J.R. Guzzo
Francischini foi o deputado estadual mais votado do Paraná em 2018
Ele foi eleito pelo voto de 430 mil cidadãos paranaenses e destituído por três magnatas que jamais tiveram um único voto na vida.
Vai se tornando muito difícil, para qualquer cidadão que tenha a capacidade de pensar dentro dos princípios da lógica mais simples, acreditar que o Brasil viva numa democracia – ou, pelo menos, o que se entende por democracia nas sociedades onde ela é realmente praticada. Não é preciso entrar num curso de ciência política para se ver isso.
Uma das exigências mais básicas das democracias de verdade é ter um sistema de Justiça que funcione, que seja compreensível pelo cidadão comum e cujas decisões se possa prever – elas precisam, essencialmente, seguir o que está escrito nas leis e prover soluções justas, onde se veta o que está errado e se aceita o que está certo.
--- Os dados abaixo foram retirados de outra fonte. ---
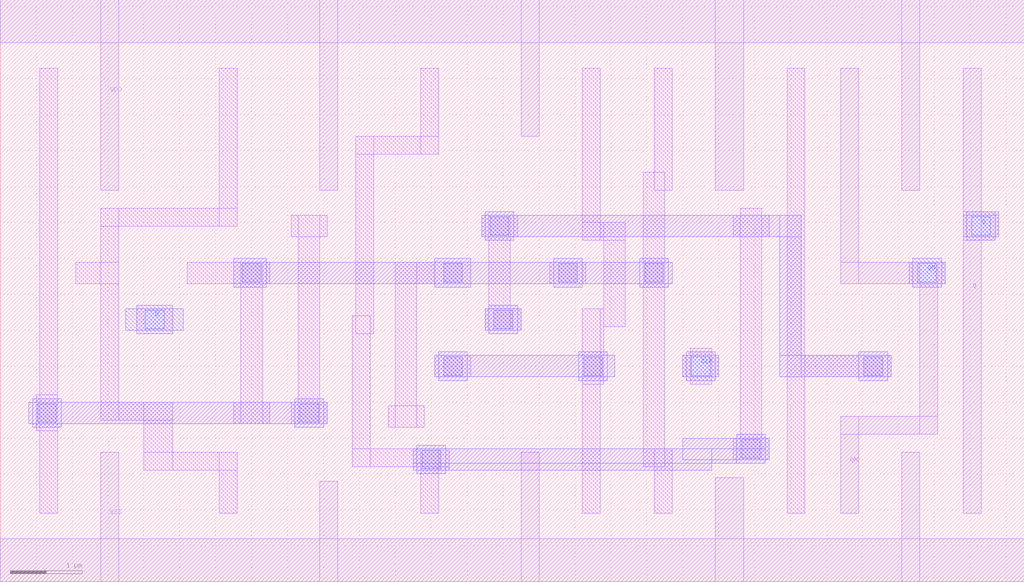
<source format=lef>
# Copyright 2022 Google LLC
# Licensed under the Apache License, Version 2.0 (the "License");
# you may not use this file except in compliance with the License.
# You may obtain a copy of the License at
#
#      http://www.apache.org/licenses/LICENSE-2.0
#
# Unless required by applicable law or agreed to in writing, software
# distributed under the License is distributed on an "AS IS" BASIS,
# WITHOUT WARRANTIES OR CONDITIONS OF ANY KIND, either express or implied.
# See the License for the specific language governing permissions and
# limitations under the License.
VERSION 5.7 ;
BUSBITCHARS "[]" ;
DIVIDERCHAR "/" ;

MACRO gf180mcu_osu_sc_gp12t3v3__dffn_1
  CLASS CORE ;
  ORIGIN 0 0 ;
  FOREIGN gf180mcu_osu_sc_gp12t3v3__dffn_1 0 0 ;
  SIZE 14.25 BY 8.1 ;
  SYMMETRY X Y ;
  SITE gf180mcu_osu_sc_gp12t3v3 ;
  PIN VDD
    DIRECTION INOUT ;
    USE POWER ;
    SHAPE ABUTMENT ;
    PORT
      LAYER MET1 ;
        RECT 0 7.5 14.25 8.1 ;
        RECT 12.55 5.45 12.8 8.1 ;
        RECT 9.95 5.45 10.35 8.1 ;
        RECT 7.25 6.2 7.5 8.1 ;
        RECT 4.45 5.45 4.7 8.1 ;
        RECT 1.4 5.45 1.65 8.1 ;
    END
  END VDD
  PIN VSS
    DIRECTION INOUT ;
    USE GROUND ;
    PORT
      LAYER MET1 ;
        RECT 0 0 14.25 0.6 ;
        RECT 12.55 0 12.8 1.8 ;
        RECT 9.95 0 10.35 1.45 ;
        RECT 7.25 0 7.5 1.8 ;
        RECT 4.45 0 4.7 1.4 ;
        RECT 1.4 0 1.65 1.8 ;
    END
  END VSS
  PIN CLK
    DIRECTION INPUT ;
    USE CLOCK ;
    PORT
      LAYER MET1 ;
        RECT 9.5 2.85 10 3.15 ;
        RECT 9.6 2.75 9.9 3.25 ;
      LAYER MET2 ;
        RECT 9.5 2.85 10 3.15 ;
        RECT 9.55 2.8 9.95 3.2 ;
      LAYER VIA12 ;
        RECT 9.62 2.87 9.88 3.13 ;
    END
  END CLK
  PIN D
    DIRECTION INPUT ;
    USE SIGNAL ;
    PORT
      LAYER MET1 ;
        RECT 1.9 3.5 2.4 3.8 ;
      LAYER MET2 ;
        RECT 1.75 3.5 2.55 3.8 ;
        RECT 1.9 3.45 2.4 3.85 ;
      LAYER VIA12 ;
        RECT 2.02 3.52 2.28 3.78 ;
    END
  END D
  PIN Q
    DIRECTION OUTPUT ;
    USE SIGNAL ;
    PORT
      LAYER MET1 ;
        RECT 13.4 4.8 13.9 5.15 ;
        RECT 13.4 4.75 13.85 5.15 ;
        RECT 13.4 0.95 13.65 7.15 ;
      LAYER MET2 ;
        RECT 13.4 4.8 13.9 5.1 ;
        RECT 13.45 4.75 13.85 5.15 ;
      LAYER VIA12 ;
        RECT 13.52 4.82 13.78 5.08 ;
    END
  END Q
  PIN QN
    DIRECTION OUTPUT ;
    USE SIGNAL ;
    PORT
      LAYER MET1 ;
        RECT 11.7 4.15 13.15 4.45 ;
        RECT 12.8 2.05 13.05 4.45 ;
        RECT 11.7 2.05 13.05 2.3 ;
        RECT 11.7 4.15 11.95 7.15 ;
        RECT 11.7 0.95 11.95 2.3 ;
      LAYER MET2 ;
        RECT 12.65 4.15 13.15 4.45 ;
        RECT 12.7 4.1 13.1 4.5 ;
      LAYER VIA12 ;
        RECT 12.77 4.17 13.03 4.43 ;
    END
  END QN
  OBS
    LAYER MET2 ;
      RECT 6.75 4.75 7.15 5.15 ;
      RECT 6.7 4.8 11.15 5.1 ;
      RECT 10.85 2.85 11.15 5.1 ;
      RECT 11.95 2.8 12.35 3.2 ;
      RECT 10.85 2.85 12.4 3.15 ;
      RECT 10.25 1.65 10.65 2.05 ;
      RECT 9.5 1.7 10.7 2 ;
      RECT 5.8 1.5 6.2 1.9 ;
      RECT 5.75 1.55 9.9 1.85 ;
      RECT 5.75 1.65 10.65 1.85 ;
      RECT 8.9 4.1 9.3 4.5 ;
      RECT 7.7 4.1 8.1 4.5 ;
      RECT 6.05 4.1 6.55 4.5 ;
      RECT 3.25 4.1 3.7 4.5 ;
      RECT 3.25 4.15 9.35 4.45 ;
      RECT 8.05 2.8 8.45 3.2 ;
      RECT 6.1 2.8 6.5 3.2 ;
      RECT 6.05 2.85 8.55 3.15 ;
      RECT 6.8 3.45 7.2 3.85 ;
      RECT 6.75 3.5 7.25 3.8 ;
      RECT 4.1 2.15 4.5 2.55 ;
      RECT 0.45 2.15 0.85 2.55 ;
      RECT 0.4 2.2 4.55 2.5 ;
    LAYER VIA12 ;
      RECT 12.02 2.87 12.28 3.13 ;
      RECT 10.32 1.72 10.58 1.98 ;
      RECT 8.97 4.17 9.23 4.43 ;
      RECT 8.12 2.87 8.38 3.13 ;
      RECT 7.77 4.17 8.03 4.43 ;
      RECT 6.87 3.52 7.13 3.78 ;
      RECT 6.82 4.82 7.08 5.08 ;
      RECT 6.17 2.87 6.43 3.13 ;
      RECT 6.17 4.17 6.43 4.43 ;
      RECT 5.87 1.57 6.13 1.83 ;
      RECT 4.17 2.22 4.43 2.48 ;
      RECT 3.37 4.17 3.63 4.43 ;
      RECT 0.52 2.22 0.78 2.48 ;
    LAYER MET1 ;
      RECT 10.95 0.95 11.2 7.15 ;
      RECT 10.95 2.85 12.4 3.15 ;
      RECT 10.3 1.7 10.6 5.2 ;
      RECT 10.2 4.8 10.7 5.1 ;
      RECT 10.2 1.7 10.7 2 ;
      RECT 9.1 5.45 9.35 7.15 ;
      RECT 8.95 1.6 9.25 5.7 ;
      RECT 9.1 0.95 9.35 1.85 ;
      RECT 8.1 4.75 8.35 7.15 ;
      RECT 8.1 4.75 8.7 5 ;
      RECT 8.4 3.55 8.7 5 ;
      RECT 8.1 2.75 8.4 3.8 ;
      RECT 8.1 0.95 8.35 3.8 ;
      RECT 6.7 4.8 7.2 5.1 ;
      RECT 6.8 3.5 7.1 5.1 ;
      RECT 6.75 3.5 7.25 3.8 ;
      RECT 5.5 4.15 6.55 4.45 ;
      RECT 5.5 2.15 5.8 4.45 ;
      RECT 5.4 2.15 5.9 2.45 ;
      RECT 5.85 5.95 6.1 7.15 ;
      RECT 4.95 5.95 6.1 6.2 ;
      RECT 4.95 3.45 5.2 6.2 ;
      RECT 4.9 1.6 5.15 3.7 ;
      RECT 4.9 1.6 6.25 1.85 ;
      RECT 5.85 1.55 6.25 1.85 ;
      RECT 5.85 0.95 6.1 1.85 ;
      RECT 4.05 4.8 4.55 5.1 ;
      RECT 4.15 2.2 4.45 5.1 ;
      RECT 4.05 2.2 4.55 2.5 ;
      RECT 2.6 4.15 3.75 4.45 ;
      RECT 3.35 2.2 3.65 4.45 ;
      RECT 3.25 2.2 3.75 2.5 ;
      RECT 3.05 4.95 3.3 7.15 ;
      RECT 1.4 4.95 3.3 5.2 ;
      RECT 1.4 2.25 1.65 5.2 ;
      RECT 1.05 4.15 1.65 4.45 ;
      RECT 1.4 2.25 2.4 2.5 ;
      RECT 2 1.55 2.4 2.5 ;
      RECT 2 1.55 3.3 1.8 ;
      RECT 3.05 0.95 3.3 1.8 ;
      RECT 0.55 0.95 0.8 7.15 ;
      RECT 0.5 2.1 0.8 2.6 ;
      RECT 7.65 4.15 8.15 4.45 ;
      RECT 6.05 2.85 6.55 3.15 ;
  END
END gf180mcu_osu_sc_gp12t3v3__dffn_1

</source>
O Brasil de hoje não tem isso.
Acontece o tempo todo, e acabou de acontecer com a cassação do deputado estadual Fernando Francischini, do Paraná, por decisão de 3 a 2 numa “turma” do STF. Ele foi eleito pelo voto de 430 mil cidadãos paranaenses e destituído por três magnatas que jamais tiveram um único voto na vida. A vontade dos eleitores, que é outro fundamento essencial da democracia, não valeu nada no seu caso.
Pode ser verdade, pode ser mentira ou alguma coisa entre as duas; só não pode ser crime, porque não existe lei dizendo que é. Se sua declaração causou danos, ele poderia ter sido processado penalmente por calúnia, injúria ou difamação, e responder a ações cíveis de reparação. Foi acusado, processado e condenado pelo delito inexistente de propagar “desinformação”.
Não há como resolver essa insânia. Francischini foi cassado por ser um deputado “bolsonarista”, como diz a mídia (não um deputado paranaense; um deputado “bolsonarista”), e para intimidar outros críticos do sistema eletrônico de votação em vigor, com a criação de jurisprudência preventiva. O recado é o seguinte: “Cuidado. Quem falar mal do sistema eleitoral vai ser cassado. Olha o Francischini”. O resto é pura hipocrisia.
Mas ele foi punido, com a perda do mandato, por uma infração que não está tipificada na lei – e a tipificação, ou seja, a descrição detalhada, clara e por escrito de cada obrigação legal das pessoas, é uma exigência elementar de qualquer sistema de justiça, e de qualquer Estado Democrático de Direito. Se não está na lei, não pode haver punição. Ponto final.